The Alan Kurdi is run by Sea-Eye | Photo: picture-alliance/dpa/Sea-Eye/F. Heinz
The Alan Kurdi is run by Sea-Eye | Photo: picture-alliance/dpa/Sea-Eye/F. Heinz

The German NGO Sea-Eye is in the process of suing the Italian ministry of transport for blocking its search and rescue vessel Alan Kurdi in Sicily. The blockage has been preventing further necessary rescue missions in the Mediterranean, Sea-Eye said.

Sea-Eye, the German private sea rescue organization, has filed a lawsuit against Italy's ministry of transport. The continued blockage of its search and rescue (SAR) vessel Alan Kurdi at the Sicilian port of Palermo prompted the move, the Regensburg-based initiative said.

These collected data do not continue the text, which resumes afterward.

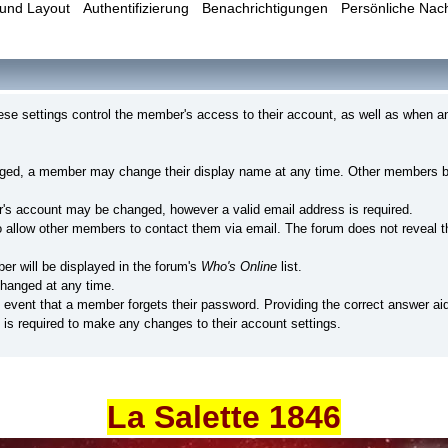
und Layout
Authentifizierung
Benachrichtigungen
Persönliche Nac
e settings control the member's access to their account, as well as when a
nged, a member may change their display name at any time. Other members br
's account may be changed, however a valid email address is required.
llow other members to contact them via email. The forum does not reveal th
er will be displayed in the forum's
Who's Online
list.
hanged at any time.
e event that a member forgets their password. Providing the correct answer ai
is required to make any changes to their account settings.
La Salette 1846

According to Sea-Eye, the blockage forced the NGO to cancel three SAR missions to help migrants in the Mediterranean Sea.

The lawsuit, an unprecedented move, is also aimed at the port authority of Palermo, the capital of the island of Sicily. Sea-Eye said it filed an urgent procedure at a Sicilian court.

"Italy blocks four ships with almost identical reasoning," Sea-Eye's Gorden Isler tweeted on Wednesday, referring to three other detained NGO rescue ships. "Our lawsuit is to straighten out the safe mission and the responsibility of the respective flag state."

On Monday (August 3), Sea-Eye, together with fellow NGOs Sea-Watch and SOS Mediterranee, called for the immediate release of their migrant rescue vessels. Among the allegations levelled against the charities by the Italian authorities are environmental pollution and transporting too many "passengers."

News agency epd reported that the Spanish-flagged Aita Mari, run by the Spanish NGO Salvamento Maritìmo Humanitario (SMH) ("Humanitarian Sea Rescue"), is also currently being blocked in Sicily. 

Seizure due to 'irregularities'

On May 5, the Italian coast guard had impounded the Alan Kurdi at the port of Palermo in Sicily, citing "irregularities." The move came after the German-flagged vessel arrived in Italy with 150 migrants on board, which it had rescued off Libya in April.

Following Maltese and Italian authorities' refusal to assign a port to the overcrowded vessel citing coronavirus concerns, the rescuees were brought to a ferry off Palermo on which they had to undergo a 14-day quarantine before they were allowed to go ashore on May 4.

In a statement, the coast guard said the Alan Kurdi will not be allowed to sail "until the irregularities were detected are rectified."

The irregularities were allegedly "of a technical and operational nature to the extent that they risk compromising not only the safety of the crew, but also of those who have been or could be rescued."

Dispute over responsibility

Sea-Eye, in contrast, said that Italy must not decide on matters of security. According to international law, Sea-Eye argued, the flag state is responsible. In the case of the Alan Kurdi, it's Germany.

According to the NGO, the German authority responsible for the Alan Kurdi -- the German occupation cooperative for transport and traffic ("Berufsgenossenschaft Verkehrswirtschaft Post-Logistik Telekommunikation," or BG Verkehr) -- sees the vessel as appropriately equipped for its missions.

The Alan Kurdi has the "required safety certificates and also adhered to the pertinent environmental standards," the BG Verkehr, which is subordinate to the German ministry of transport, has repeatedly confirmed, Sea-Eye said.

According to the International Organization for Migration (IOM), nearly 300 people have died in the central Mediterranean so far this year.